I read The Bigger The Better cover to cover, and if I wasn’t busy laughing out loud, I was appreciating the fact that this was not an attempt to tell me to love my love handles, nor was it saying I should hate them. It didn’t try to dictate my feelings but rather encouraged me by reminding me that I was not abnormal in my fluctuating and often negative opinion of my own body. “We wanted a book that didn't have a ‘message’ you were supposed to get other than, ‘It's ok to be conflicted and you are not the only one,’” Samantha says. “Our main goals were to be funny and avoid easy, politically correct answers.” The book succeeds in doing both. And tell me, when was the last time you had a serious laugh over the current state of your stretch mark-ridden, floppy ta-tas?

But this book goes far beyond the issues we may have with our outward appearance by tackling the ways in which our bodies seem to sometimes bail on us. The section entitled “The Breakdown: Aging and Illness” includes essays on such serious topics as breast cancer and lupus, while maintaining a great sense of humor and truth. In “Now You’re Just Like Flannery O’Conner: A Few Things Not To Tell The Newly Sick,” Mary O’Connell describes with wit and hilarity her diagnosis of lupus and some of the common responses she received from others. Her essay has, I believe, the most triumphant concluding paragraph I have ever read, as she reveals how her “newly sick” body took on the task of pregnancy and mothering.

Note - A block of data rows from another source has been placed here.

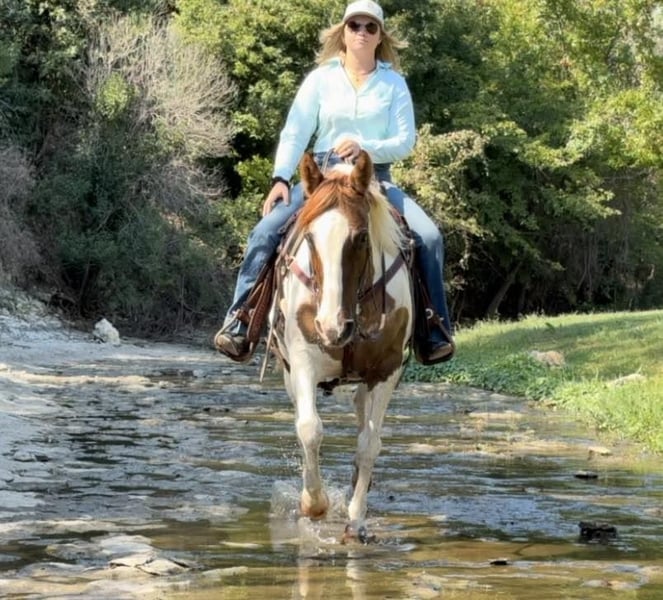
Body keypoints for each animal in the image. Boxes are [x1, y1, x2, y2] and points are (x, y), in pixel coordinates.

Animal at [268, 150, 413, 541]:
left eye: (362, 238)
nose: (331, 327)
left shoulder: (386, 371)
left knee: (363, 422)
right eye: (309, 239)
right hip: (290, 372)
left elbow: (369, 444)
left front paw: (356, 520)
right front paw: (313, 504)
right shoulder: (303, 361)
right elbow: (309, 429)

Several pieces focus on the extent to which our bodies can frustrate our ideals of child-bearing and child-rearing. In “My Life As A Mammal,” Laura McNeal explores her own expectations when she has an unexpectedly difficult time breastfeeding, and her breasts don’t seem to be “fulfilling their destiny.” In this hysterical yet poignant account of her first few months as a new mom, she details her feelings of failure and eventual realization. To our readers who know and understand the anxiety that comes from a trying breastfeeding relationship, she told me her advice is to, “Do whatever will get you and your baby through the early months, not what your husband, your mother, your neighbors, and your friends think will get you through it. In my case, that meant both breast feeding and formula. It was a balance between the ideal and the actual, like most things in life.”  

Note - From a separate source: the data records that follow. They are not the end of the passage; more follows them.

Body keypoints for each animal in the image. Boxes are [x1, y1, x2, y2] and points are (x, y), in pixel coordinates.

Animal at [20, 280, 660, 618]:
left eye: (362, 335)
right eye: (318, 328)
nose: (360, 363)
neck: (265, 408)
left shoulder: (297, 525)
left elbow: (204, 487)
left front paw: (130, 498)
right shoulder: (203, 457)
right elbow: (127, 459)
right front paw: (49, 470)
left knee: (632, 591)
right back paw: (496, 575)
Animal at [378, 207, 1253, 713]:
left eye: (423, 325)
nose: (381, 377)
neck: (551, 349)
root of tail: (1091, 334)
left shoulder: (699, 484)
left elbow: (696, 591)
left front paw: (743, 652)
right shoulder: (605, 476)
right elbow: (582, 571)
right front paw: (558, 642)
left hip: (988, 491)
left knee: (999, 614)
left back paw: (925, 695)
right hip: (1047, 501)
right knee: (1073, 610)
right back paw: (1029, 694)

Similarly, in Jennifer D. Munro’s beautiful essay, “Navel Attire,” she describes her process of coming to terms with multiple miscarriages and recovery from an emergency surgery due to ectopic pregnancy. In her account she writes, “My scarred navel, symbol of my inability thus far to bear children. My belly a double shame, double failure. Swells when it should lie flat. Lies flat when it should swell.” Jennifer describes how the simple and spontaneous act of having her bellybutton pierced transformed her view of self. When I asked her how she stumbled upon such an important stepping stone, she said that it was “Synchronicity . . . The fates held up a subtitle card that day (booming God voice): You Are Getting Your Navel Pierced Today! Do Not Resist! I try to be open to unexpected opportunities that come my way (provided they aren’t too painful).” Now in the process of adopting a foster child, Jennifer tells me that, “It’s been a long journey to get to this point. I am excited and terrified. I haven’t gone about motherhood in the usual way (not that I didn’t want to).” In each essay these women describe their situations with wit, humor, and ultimately an encouraging understanding of how to take that which their body has thrown at them and press on.

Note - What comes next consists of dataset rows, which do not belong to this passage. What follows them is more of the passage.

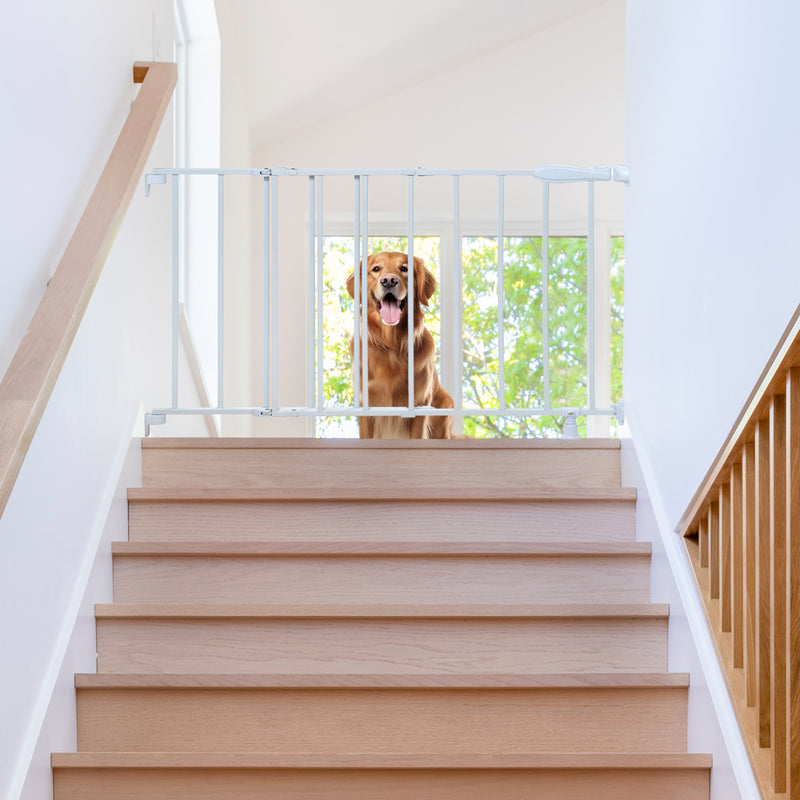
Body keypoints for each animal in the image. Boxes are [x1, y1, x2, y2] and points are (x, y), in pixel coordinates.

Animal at [346, 252, 454, 440]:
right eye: (376, 269)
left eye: (404, 268)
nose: (389, 280)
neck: (391, 346)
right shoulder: (365, 403)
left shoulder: (420, 402)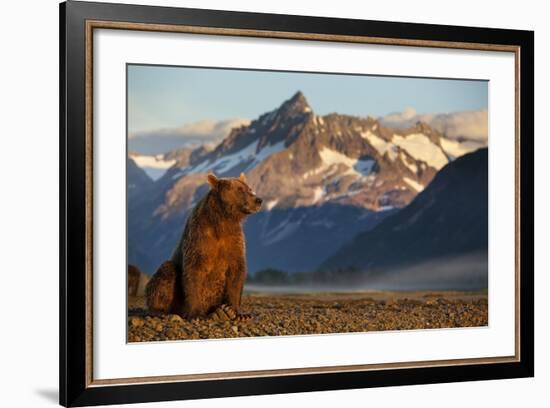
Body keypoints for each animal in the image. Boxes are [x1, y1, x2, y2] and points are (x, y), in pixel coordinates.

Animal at [147, 172, 264, 318]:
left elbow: (236, 272)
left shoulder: (234, 240)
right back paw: (160, 311)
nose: (258, 200)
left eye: (249, 188)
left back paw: (221, 312)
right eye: (240, 189)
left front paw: (236, 311)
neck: (223, 219)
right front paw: (196, 314)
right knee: (166, 273)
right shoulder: (200, 239)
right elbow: (194, 271)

No matter what you look like and how you’ve come to terms with your body, there’s something in this book for every woman, some passage or quote that ultimately will ring true for you, causing you to nod your head yes while laughing hysterically, or perhaps crying sympathetically. And even if you don’t necessarily see yourself in all of the writers’ stories, the collection truly is fascinating, down-to-earth, and touching. So when you sit down with this one, bring your issues with you, no matter how large or how small. In fact, the bigger the better.